C. Le 25 janvier 2010, l’Office AI a communiqué à l’assurée un préavis – « projet d’acceptation de rente, octroi d’une rente d’invalidité »

  • qui conclut au droit à une demi-rente dès le 1er octobre 2006, en fonction d’une incapacité de travail et de gain de 50 % dans toute activité (degré d’invalidité de 50 %).

Le 24 février 2010, l’assurée a écrit à l’Office AI pour indiquer qu’elle demandait une rente entière. Elle a fait valoir que sa santé s’était dégradée depuis la date de l’expertise COMAI, et qu’elle souffrait non seulement de la maladie de Ménière mais également de la maladie de Lyme (borréliose). Le 23 mars 2010, elle a envoyé une nouvelle lettre à l’Office AI, avec divers commentaires sur les pièces du dossier.

Le Dr E.________ a été invité à donner des explications au sujet de la maladie de Lyme. Dans un avis du 9 juillet 2010, ce médecin a exposé que l’assurée avait présenté une borréliose sérologique en 2006, récidivant en juin 2009, se manifestant par des arthralgies difficiles à différencier de la fibromyalgie ; la maladie de Lyme n’était actuellement plus active.

Le SMR a estimé, le 22 juillet 2010, qu’il n’y avait pas de changement majeur de l’état de santé et des limitations fonctionnelles depuis l’expertise COMAI de 2008.

D. Le 30 août 2010, l’Office AI a adressé la lettre suivante à l’assurée :

"Par projet d’acceptation de rente du 25 janvier 2010, nous vous avons reconnu le droit à une demi-rente d’invalidité dès le 1er octobre 2006 en raison d’un taux d’invalidité de 50%.

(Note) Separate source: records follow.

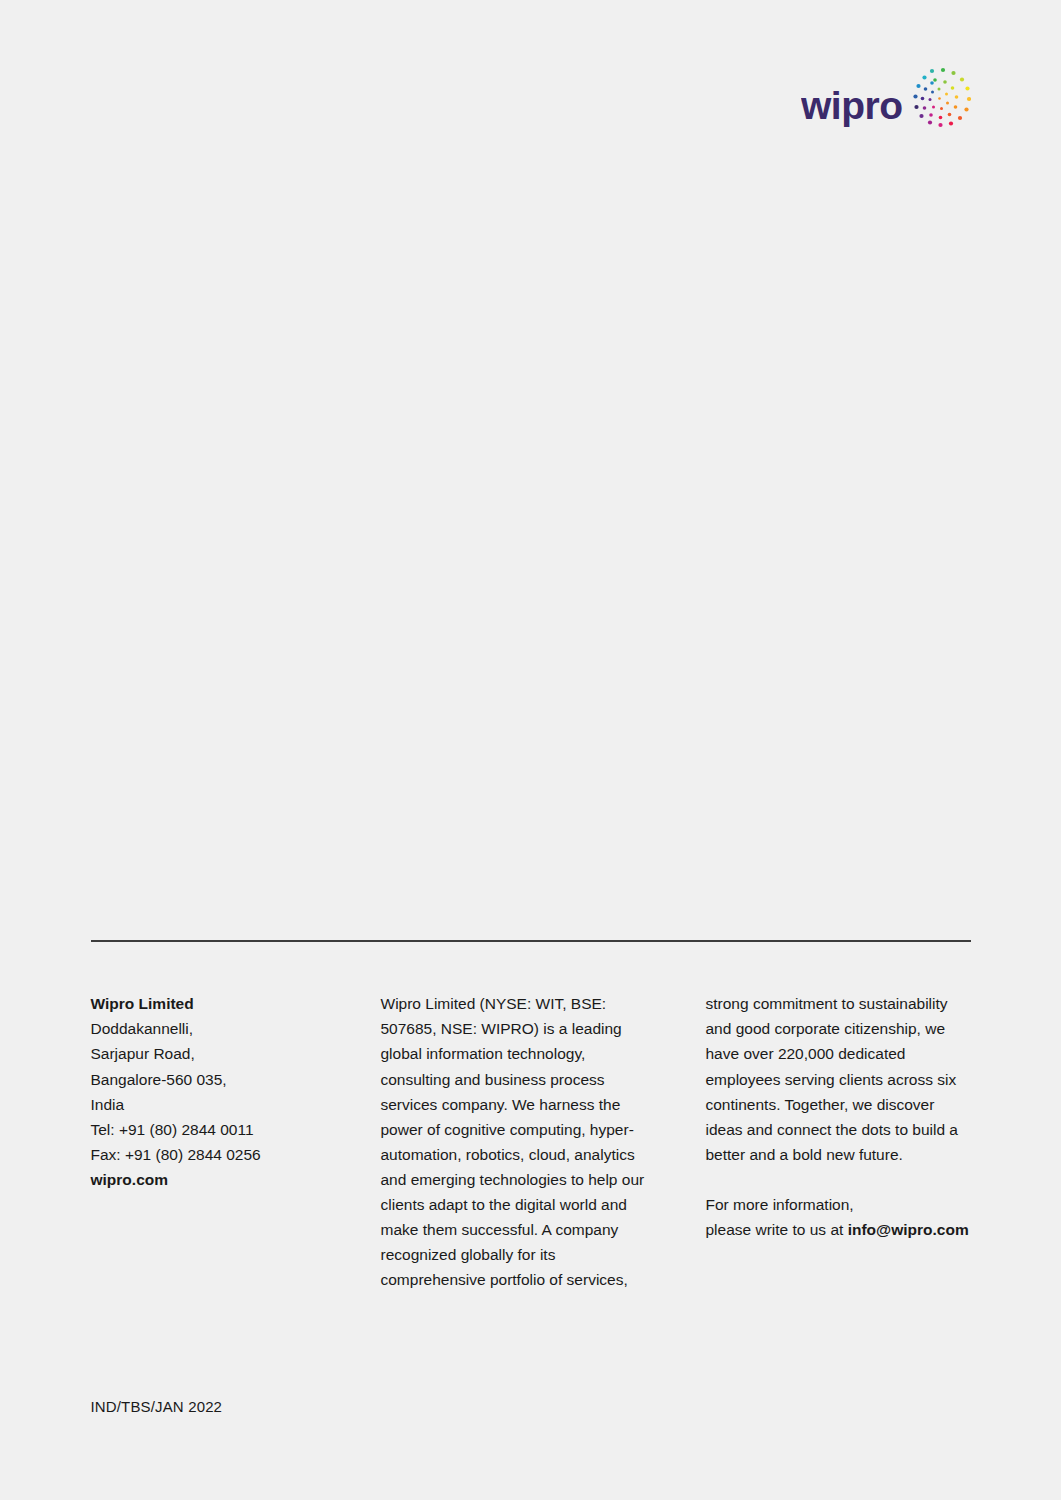Wipro wipro
Wipro Limited
Doddakannelli,
Sarjapur Road,
Bangalore-560 035,
India
Tel: +91 (80) 2844 0011
Fax: +91 (80) 2844 0256
wipro.com
Wipro Limited (NYSE: WIT, BSE: 507685, NSE: WIPRO) is a leading global information technology, consulting and business process services company. We harness the power of cognitive computing, hyper-automation, robotics, cloud, analytics and emerging technologies to help our clients adapt to the digital world and make them successful. A company recognized globally for its comprehensive portfolio of services,
strong commitment to sustainability and good corporate citizenship, we have over 220,000 dedicated employees serving clients across six continents. Together, we discover ideas and connect the dots to build a better and a bold new future.
For more information,
please write to us at info@wipro.com
IND/TBS/JAN 2022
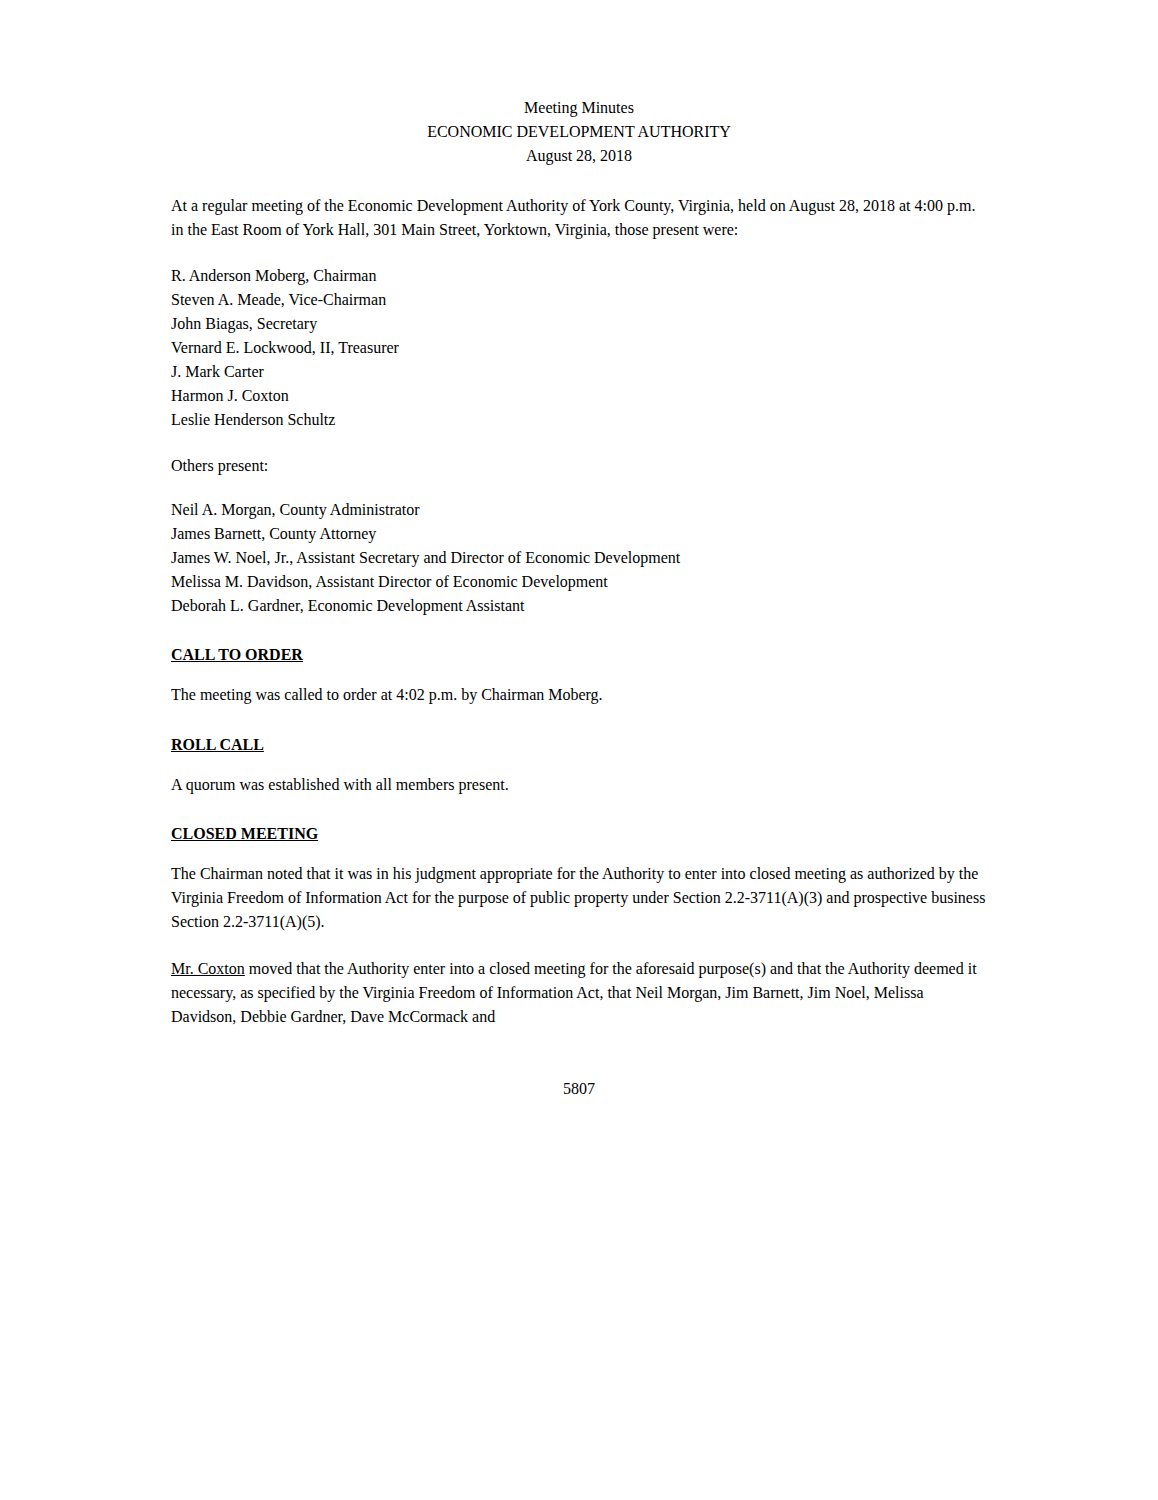Meeting Minutes
ECONOMIC DEVELOPMENT AUTHORITY
August 28, 2018
At a regular meeting of the Economic Development Authority of York County, Virginia, held on August 28, 2018 at 4:00 p.m. in the East Room of York Hall, 301 Main Street, Yorktown, Virginia, those present were:
R. Anderson Moberg, Chairman
Steven A. Meade, Vice-Chairman
John Biagas, Secretary
Vernard E. Lockwood, II, Treasurer
J. Mark Carter
Harmon J. Coxton
Leslie Henderson Schultz
Others present:
Neil A. Morgan, County Administrator
James Barnett, County Attorney
James W. Noel, Jr., Assistant Secretary and Director of Economic Development
Melissa M. Davidson, Assistant Director of Economic Development
Deborah L. Gardner, Economic Development Assistant
CALL TO ORDER
The meeting was called to order at 4:02 p.m. by Chairman Moberg.
ROLL CALL
A quorum was established with all members present.
CLOSED MEETING
The Chairman noted that it was in his judgment appropriate for the Authority to enter into closed meeting as authorized by the Virginia Freedom of Information Act for the purpose of public property under Section 2.2-3711(A)(3) and prospective business Section 2.2-3711(A)(5).
Mr. Coxton moved that the Authority enter into a closed meeting for the aforesaid purpose(s) and that the Authority deemed it necessary, as specified by the Virginia Freedom of Information Act, that Neil Morgan, Jim Barnett, Jim Noel, Melissa Davidson, Debbie Gardner, Dave McCormack and
5807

Dans votre courrier du 23 mars 2010, vous contestez la capacité de travail retenue. En effet, vous alléguez ne pas être en mesure de travailler en raison de votre état de santé.

Pour pouvoir fixer le degré d’invalidité, l’administration recueille des renseignements médicaux auprès des médecins consultés par l’assuré et, le cas échéant, fait procéder à des expertises par des médecins neutres. La tâche du médecin consiste à évaluer l’état de santé de la personne assurée et à indiquer dans quelle proportion et dans quelles activités elle est incapable de travailler.

Nous avons mandaté le Centre d’Expertise Médicale de Nyon (ci-après CEMed) pour une expertise rhumatologique et psychiatrique.

Dans son rapport d’expertise du 14 août 2008, le CEMed indique que vous présentez une capacité de travail raisonnablement exigible de 50%, ceci dans toute activité.

[…]

L’expertise du CEMed se base sur des examens complets, prend en compte les plaintes exprimées et décrit clairement le contexte médical. Ses conclusions sont claires, exemptes de contradictions et dûment motivées. Cette expertise a dès lors pleine valeur probante.

Au vu de ce qui précède, votre contestation du 23 mars 2010 ne nous apporte aucun élément susceptible de modifier notre position. Notre projet du 25 janvier 2010 est fondé et doit être entièrement confirmé.

Nous envoyons ce jour notre motivation à la caisse de compensation compétente afin qu’elle notifie la décision contre laquelle il vous est loisible de recourir dans les trente jours auprès du Tribunal cantonal des assurances."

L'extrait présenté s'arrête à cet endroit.